### Video Transcript

A square lamina maintains its shape
as it expands. Find the rate of change in its area
with respect to side length when its side measures four centimeters.

We have a square lamina, which is a
two-dimensional flat object whose thickness is negligible. We’re asked to find the rate of
change of its area with respect to side length. And that’s given a particular side
length of four centimeters. Let’s begin by calling the side
length 𝑥. Then we can find an equation for
the area with respect to side length. Since our lamina is a square and we
know that the area of a square is the square of the side length, as a function of
side length 𝑥, the area 𝐴 of 𝑥 is equal to 𝑥 squared.
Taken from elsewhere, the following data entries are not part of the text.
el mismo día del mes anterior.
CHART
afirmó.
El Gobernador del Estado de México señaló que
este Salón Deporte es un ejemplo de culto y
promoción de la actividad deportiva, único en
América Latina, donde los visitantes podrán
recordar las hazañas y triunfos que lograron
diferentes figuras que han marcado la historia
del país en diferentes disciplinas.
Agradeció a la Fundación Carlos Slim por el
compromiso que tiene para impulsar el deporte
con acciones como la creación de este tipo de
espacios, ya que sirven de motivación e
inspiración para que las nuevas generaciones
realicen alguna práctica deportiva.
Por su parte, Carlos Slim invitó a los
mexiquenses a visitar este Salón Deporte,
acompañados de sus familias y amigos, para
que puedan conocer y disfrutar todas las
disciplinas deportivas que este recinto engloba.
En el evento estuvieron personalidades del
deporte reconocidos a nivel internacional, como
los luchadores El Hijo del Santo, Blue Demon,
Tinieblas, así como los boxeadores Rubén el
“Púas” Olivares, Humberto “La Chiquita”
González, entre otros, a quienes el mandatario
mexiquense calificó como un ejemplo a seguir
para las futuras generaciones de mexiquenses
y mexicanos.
Now, normally, when we think of
rates of change, we think of the rate of change with respect to time. But we’re not given any information
about the rate of change with respect to time. All we have is the area as a
function of side length.

To find the rate of change with
respect to side length then, we differentiate the area function with respect to side
length 𝑥. That is, we find d𝐴 by d𝑥. And to do this, we use the power
rule for derivatives. This tells us that for any real
power 𝑛 and constant coefficient 𝑎, d by d𝑥 of the function 𝑎 times 𝑥 to the
power 𝑛 is 𝑛 multiplied by 𝑎 times 𝑥 raised to the power 𝑛 minus one. That is, we bring the power 𝑛 down
to the front and multiply by it and subtract one from the power or exponent. In our case, this means bringing
down the exponent two and multiplying by it. And then our new exponent is two
minus one. This is one, and since anything to
the power one is simply itself, we have d𝐴 by d𝑥 equals two 𝑥.
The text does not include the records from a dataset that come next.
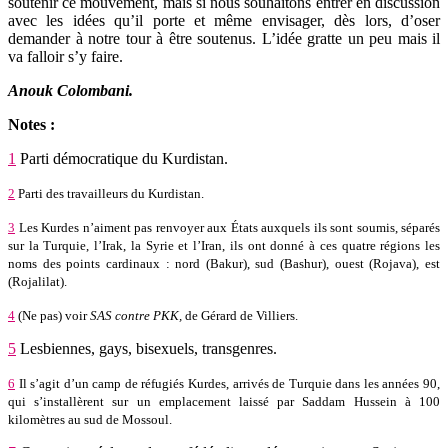
soutenir ce mouvement, mais si nous souhaitons entrer en discussion
avec les idées qu’il porte et même envisager, dès lors, d’oser
demander à notre tour à être soutenus. L’idée gratte un peu mais il
va falloir s’y faire.
Anouk Colombani.
Notes :
1
Parti démocratique du Kurdistan.
2
Parti des travailleurs du Kurdistan.
3
Les Kurdes n’aiment pas renvoyer aux États auxquels ils sont soumis, séparés
sur la Turquie, l’Irak, la Syrie et l’Iran, ils ont donné à ces quatre régions les
noms des points cardinaux : nord (Bakur), sud (Bashur), ouest (Rojava), est
(Rojalilat).
4
(Ne pas) voir
SAS contre PKK,
de Gérard de Villiers.
5
Lesbiennes, gays, bisexuels, transgenres.
6
Il s’agit d’un camp de réfugiés Kurdes, arrivés de Turquie dans les années 90,
qui s’installèrent sur un emplacement laissé par Saddam Hussein à 100
kilomètres au sud de Mossoul.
Now, to find the rate of change in
the lamina’s area when its side length is four, we substitute four for 𝑥 in d𝐴 by
d𝑥. So we have two times four, which is
eight. Since our area is measured in
square centimeters and our side length in centimeters, the units are square
centimeters per centimeter. That is the number of square
centimeters resulting from a one-centimeter change in side length. Hence, the rate of change of the
lamina’s area with respect to side length when its side measures four centimeters is
eight square centimeters per centimeter.